The ladder inside one building
What makes the VEGA complex remarkable is that it contains the entire arc of a live career under one roof. A band can play the Ideal Bar to 200 on its first visit, come back to Lille VEGA for 500 once it has a following, and eventually fill Store VEGA’s 1,500. Three rooms, one building, one continuous story of a band getting bigger — and the same house standard of sound and care at every rung. There aren’t many venues anywhere that map the whole journey so cleanly.
That ladder plugs into the rest of the city, too. Copenhagen’s grassroots circuit runs on rooms like Loppen in Christiania and Stengade in Nørrebro for the rawest, smallest shows, and on the old-waterworks brick of Pumpehuset a little further up the ladder. The Ideal Bar and Lille VEGA sit inside that same ecosystem, offering the emerging band a stage with a big name over the door and a sound system that treats a nobody with the same respect as a headliner. For a young act, “played VEGA” means something even when it was the small room — and the small room is often the better gig anyway.
How to use the small rooms
A few practical notes for making the most of them. Check which room your show is in when you buy — Store, Lille and Ideal are all “VEGA,” and turning up at the wrong door is a rite of passage nobody enjoys. For Lille VEGA, get down early on a sold-out night; 500 fills fast and the front is worth having in a room this intimate. For the Ideal Bar, do the opposite — drift in, treat it as a bar first, and let the music find you. Either way you’re on Enghavevej in Vesterbro, a short walk from Enghave Plads, with the metro and late transport close enough that getting home is never the problem.
One more thing the small rooms give you that the big hall can’t: the feeling of being early. There’s a specific pleasure in seeing a band at the Ideal Bar or Lille VEGA and then watching them climb — turning up two years later to Store VEGA, or to an arena, and knowing you stood fifteen feet from them when the room held two hundred. That memory changes how you hear the later show. You’re not just watching a successful band; you’re watching a thing you spotted come true. The big room can sell you a guaranteed good night, but it can never sell you that, and the small rooms hand it out for the price of a curiosity ticket.
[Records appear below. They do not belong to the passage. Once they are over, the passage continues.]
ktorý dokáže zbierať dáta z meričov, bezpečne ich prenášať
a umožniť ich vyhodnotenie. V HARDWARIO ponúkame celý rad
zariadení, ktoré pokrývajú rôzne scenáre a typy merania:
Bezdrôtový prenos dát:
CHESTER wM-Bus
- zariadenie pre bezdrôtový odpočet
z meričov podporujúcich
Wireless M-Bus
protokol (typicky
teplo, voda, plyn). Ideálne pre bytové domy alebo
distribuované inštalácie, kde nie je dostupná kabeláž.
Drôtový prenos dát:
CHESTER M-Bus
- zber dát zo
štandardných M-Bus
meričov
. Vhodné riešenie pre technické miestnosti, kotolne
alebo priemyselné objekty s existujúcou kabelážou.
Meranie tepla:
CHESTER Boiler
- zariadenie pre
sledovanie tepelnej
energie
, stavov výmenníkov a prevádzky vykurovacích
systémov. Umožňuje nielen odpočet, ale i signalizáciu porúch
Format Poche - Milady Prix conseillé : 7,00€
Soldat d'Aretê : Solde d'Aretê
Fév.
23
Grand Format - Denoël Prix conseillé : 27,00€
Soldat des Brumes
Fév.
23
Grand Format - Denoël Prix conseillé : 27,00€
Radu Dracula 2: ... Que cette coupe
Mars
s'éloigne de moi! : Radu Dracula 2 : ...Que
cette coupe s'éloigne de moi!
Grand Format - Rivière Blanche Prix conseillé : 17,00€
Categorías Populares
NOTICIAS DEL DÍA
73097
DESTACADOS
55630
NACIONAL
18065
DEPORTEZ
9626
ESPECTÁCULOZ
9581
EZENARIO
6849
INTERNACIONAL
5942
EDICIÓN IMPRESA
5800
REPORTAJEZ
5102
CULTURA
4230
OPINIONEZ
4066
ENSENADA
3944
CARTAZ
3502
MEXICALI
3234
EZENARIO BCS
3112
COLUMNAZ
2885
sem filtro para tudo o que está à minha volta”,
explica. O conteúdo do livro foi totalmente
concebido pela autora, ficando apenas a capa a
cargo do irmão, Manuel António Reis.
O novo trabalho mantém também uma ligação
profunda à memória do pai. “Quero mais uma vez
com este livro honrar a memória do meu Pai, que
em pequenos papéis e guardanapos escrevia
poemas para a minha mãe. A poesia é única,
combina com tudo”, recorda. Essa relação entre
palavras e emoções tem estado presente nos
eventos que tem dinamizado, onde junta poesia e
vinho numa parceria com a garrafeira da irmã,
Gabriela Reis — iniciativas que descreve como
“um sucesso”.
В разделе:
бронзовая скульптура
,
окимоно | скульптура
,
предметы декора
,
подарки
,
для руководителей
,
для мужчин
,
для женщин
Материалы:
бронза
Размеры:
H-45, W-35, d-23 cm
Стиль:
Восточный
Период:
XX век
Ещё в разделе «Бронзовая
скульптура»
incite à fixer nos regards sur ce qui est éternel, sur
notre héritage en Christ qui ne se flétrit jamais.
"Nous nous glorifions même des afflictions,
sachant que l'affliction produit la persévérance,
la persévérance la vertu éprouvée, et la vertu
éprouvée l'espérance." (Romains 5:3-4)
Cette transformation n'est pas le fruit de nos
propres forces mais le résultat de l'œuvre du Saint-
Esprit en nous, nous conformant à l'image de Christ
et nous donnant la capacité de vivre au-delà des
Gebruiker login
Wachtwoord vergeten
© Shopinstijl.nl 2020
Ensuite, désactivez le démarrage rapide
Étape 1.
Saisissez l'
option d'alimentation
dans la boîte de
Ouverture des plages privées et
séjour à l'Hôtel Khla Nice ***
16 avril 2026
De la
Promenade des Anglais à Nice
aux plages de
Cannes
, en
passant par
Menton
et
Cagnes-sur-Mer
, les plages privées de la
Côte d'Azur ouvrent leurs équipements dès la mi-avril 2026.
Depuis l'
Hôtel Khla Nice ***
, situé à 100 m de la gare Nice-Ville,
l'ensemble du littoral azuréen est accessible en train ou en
The reason to bother with the small rooms comes down to timing. Anyone can buy a ticket to a band once the world agrees they’re worth it. The Ideal Bar and Lille VEGA are where you get there first — where you stand fifteen feet from an act on the way up and feel the thing happen before the big room, the bigger venues and the algorithms catch on. That’s the whole game of following live music, and VEGA built two perfect little rooms for playing it.